* start *

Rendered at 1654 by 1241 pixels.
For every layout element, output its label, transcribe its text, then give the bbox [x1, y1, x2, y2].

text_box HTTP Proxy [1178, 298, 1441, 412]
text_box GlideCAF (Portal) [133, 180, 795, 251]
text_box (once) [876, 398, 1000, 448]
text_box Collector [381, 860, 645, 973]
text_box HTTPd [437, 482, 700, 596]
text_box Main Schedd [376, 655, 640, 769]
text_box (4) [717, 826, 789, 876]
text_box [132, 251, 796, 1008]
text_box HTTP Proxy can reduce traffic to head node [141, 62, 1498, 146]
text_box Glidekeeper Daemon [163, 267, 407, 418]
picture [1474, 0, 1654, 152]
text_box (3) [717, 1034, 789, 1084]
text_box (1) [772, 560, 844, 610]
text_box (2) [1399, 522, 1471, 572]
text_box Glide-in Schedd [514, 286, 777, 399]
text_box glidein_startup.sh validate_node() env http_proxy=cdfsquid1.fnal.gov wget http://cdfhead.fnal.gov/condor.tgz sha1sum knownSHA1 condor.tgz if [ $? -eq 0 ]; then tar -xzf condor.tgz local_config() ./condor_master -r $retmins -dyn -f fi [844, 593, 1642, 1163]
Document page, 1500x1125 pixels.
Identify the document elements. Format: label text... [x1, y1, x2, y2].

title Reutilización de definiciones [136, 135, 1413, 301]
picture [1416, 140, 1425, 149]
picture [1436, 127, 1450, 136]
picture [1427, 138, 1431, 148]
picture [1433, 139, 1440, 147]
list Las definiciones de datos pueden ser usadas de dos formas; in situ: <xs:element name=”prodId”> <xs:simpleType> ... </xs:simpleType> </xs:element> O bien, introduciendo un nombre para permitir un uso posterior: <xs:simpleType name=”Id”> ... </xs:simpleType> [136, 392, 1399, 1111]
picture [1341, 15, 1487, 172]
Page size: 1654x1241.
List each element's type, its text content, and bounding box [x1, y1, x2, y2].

* end *

Retype every line of the records above, keeping each character, space, and line break unchanged.

Rendered at 1654 by 1241 pixels.
For every layout element, output its label, transcribe its text, then give the bbox [x1, y1, x2, y2].

text_box HTTP Proxy [1178, 298, 1441, 412]
text_box GlideCAF (Portal) [133, 180, 795, 251]
text_box (once) [876, 398, 1000, 448]
text_box Collector [381, 860, 645, 973]
text_box HTTPd [437, 482, 700, 596]
text_box Main Schedd [376, 655, 640, 769]
text_box (4) [717, 826, 789, 876]
text_box [132, 251, 796, 1008]
text_box HTTP Proxy can reduce traffic to head node [141, 62, 1498, 146]
text_box Glidekeeper Daemon [163, 267, 407, 418]
picture [1474, 0, 1654, 152]
text_box (3) [717, 1034, 789, 1084]
text_box (1) [772, 560, 844, 610]
text_box (2) [1399, 522, 1471, 572]
text_box Glide-in Schedd [514, 286, 777, 399]
text_box glidein_startup.sh validate_node() env http_proxy=cdfsquid1.fnal.gov wget http://cdfhead.fnal.gov/condor.tgz sha1sum knownSHA1 condor.tgz if [ $? -eq 0 ]; then tar -xzf condor.tgz local_config() ./condor_master -r $retmins -dyn -f fi [844, 593, 1642, 1163]
Document page, 1500x1125 pixels.
Identify the document elements. Format: label text... [x1, y1, x2, y2].

title Reutilización de definiciones [136, 135, 1413, 301]
picture [1416, 140, 1425, 149]
picture [1436, 127, 1450, 136]
picture [1427, 138, 1431, 148]
picture [1433, 139, 1440, 147]
list Las definiciones de datos pueden ser usadas de dos formas; in situ: <xs:element name=”prodId”> <xs:simpleType> ... </xs:simpleType> </xs:element> O bien, introduciendo un nombre para permitir un uso posterior: <xs:simpleType name=”Id”> ... </xs:simpleType> [136, 392, 1399, 1111]
picture [1341, 15, 1487, 172]
Page size: 1654x1241.
List each element's type, its text content, and bounding box [x1, y1, x2, y2].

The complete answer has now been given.